Whether intended or accidental, the decline in relevance of the union movement and the inevitable shrinking influence of unions as a part of the civil society landscape has at its root enterprise-level bargaining. In the modern union, significant resources are dedicated to negotiating new enterprise agreements, interpreting and arguing points of interpretation of existing bargaining agreements, or litigating workplace disputes related to enterprise agreements. Union resources are so focused on achieving incremental change to a narrow band of ‘permitted matters’ such that focus has been lost on bigger struggles, including addressing the decline in union membership itself.

It is hard to argue, however, that unions and workers are the only losers in this system. Employers too must expend significant resources on enterprise bargaining and litigating disputes. Virtually none of those efforts result in increased productivity or other positive benefits for the economy.

The primary sin of the current system is that it pits worker against worker. It forces employers to compete against each other on terms and conditions of employment (cost of labour) rather than on innovation, technological improvements, productivity enhancements, skills, expertise, or indeed on things like location or approaches to corporate social responsibility.

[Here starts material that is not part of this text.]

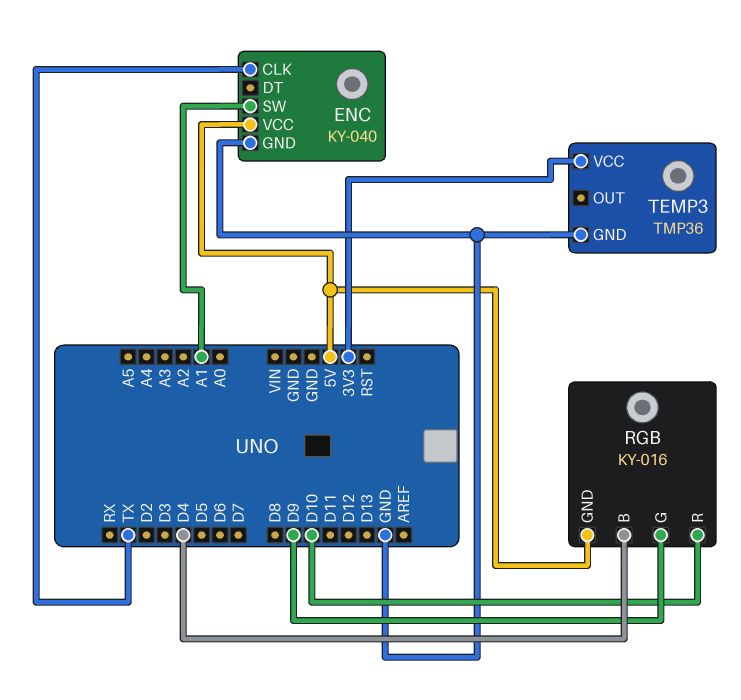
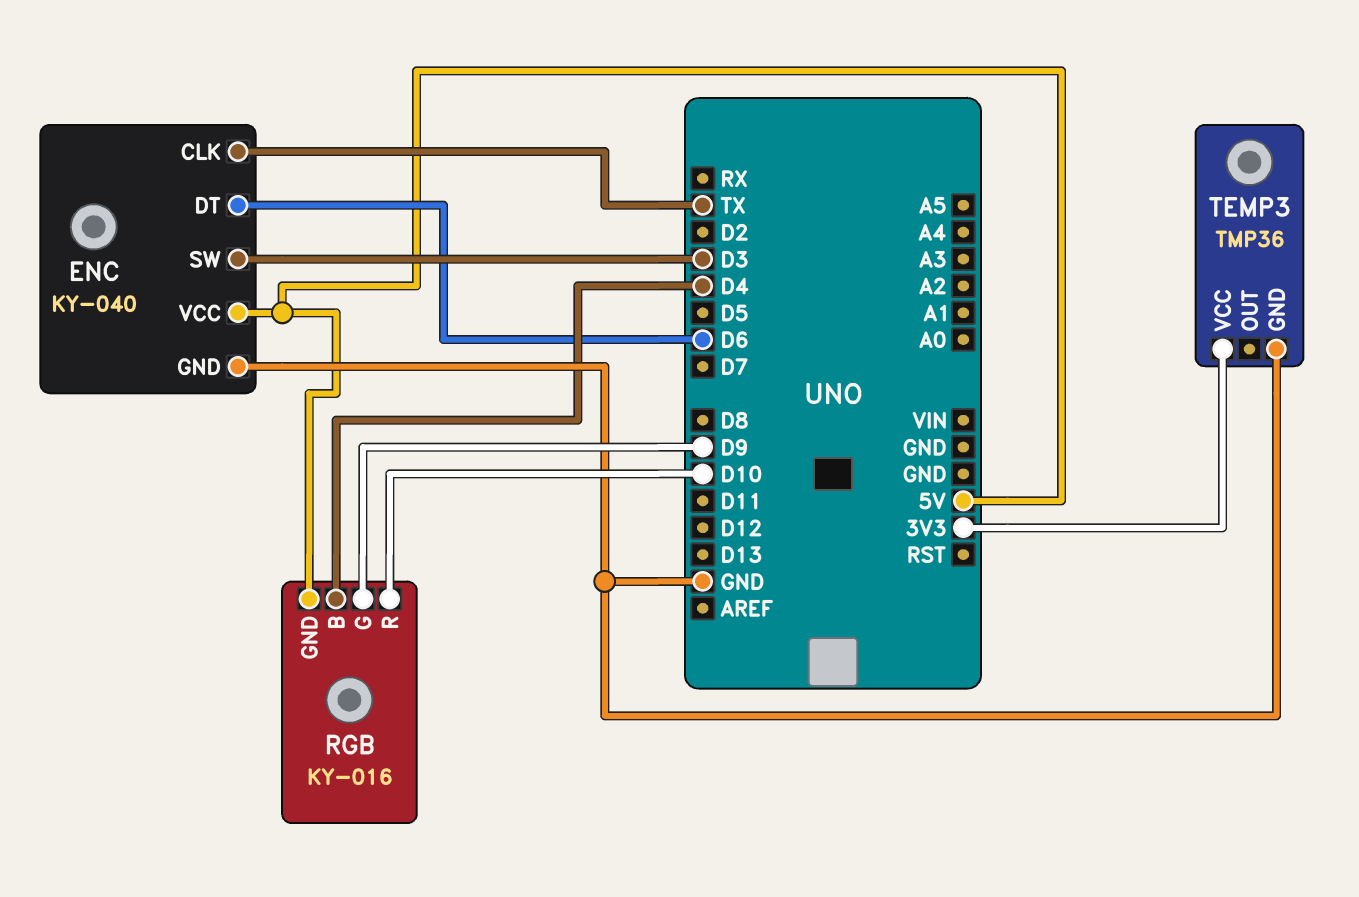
ENC pin DT: none -> D6
ENC pin SW: A1 -> D3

We need to move beyond points of conflict like the Waterfront Dispute and WorkChoices as reference points for the true contours of Australian industrial relations, and we need to remove workers and employers from the front line of industrial disputation. Their efforts are better focused on what they are good at – applying skilled labour and being engine rooms of economic activity for our economy. The continued framing of debate by reference to old battles also prevents us from looking forward and designing a system which is responsive to the needs of today’s workforce and economy, while being adaptable enough to change as needed.

Neither can government continue to wash their hands of industrial relations as a matter solely between workers and employers. Industrial relations is the bedrock on which the entire economy is footed, so government has a vested interest.

A better industrial relations model would see unions, employer bodies and government coming together to reach a tri-partite national partnership agreement focused on basic terms of employment for all Australians – for example annual and personal leave entitlements, basic rights and obligations, and standard hours of work.

This national partnership approach would also provide a forum to debate and agree actions to boost standards of living, improve productivity, reduce unemployment and underemployment, reduce regional and rural disadvantage, and to adapt our industrial relations settings as needed in response to major challenges, whether they be man-made or natural.

Genuine negotiations between unions and employer bodies, removed from enterprise-level conflict between managers and workers, would result in less hostile workplaces and workplace cultures.

Wage rates and other conditions would be agreed on a sectoral basis as part of subsidiary tri-partite agreements based on geography or industry. In this system, regions would be given the opportunity to compete favourably with city cousins. Having the same conditions across an industry or region would allow employers to focus their efforts on competing through technology or innovative practices, or indeed by becoming an employer of choice for the most skilled workers.

Central to this model is the need to remove industrial relations from courts and tribunals and return it to the negotiating table, with government as the honest broker and guarantor of last resort.

Our economy has changed, and the pace of change is accelerating. The system has not kept up with that change, and indeed has embedded disadvantage which is likely to become more pronounced. The current system has passed the end of its useful life and the task of re-shaping our industrial relations framework for the twenty-first century is now an urgent necessity.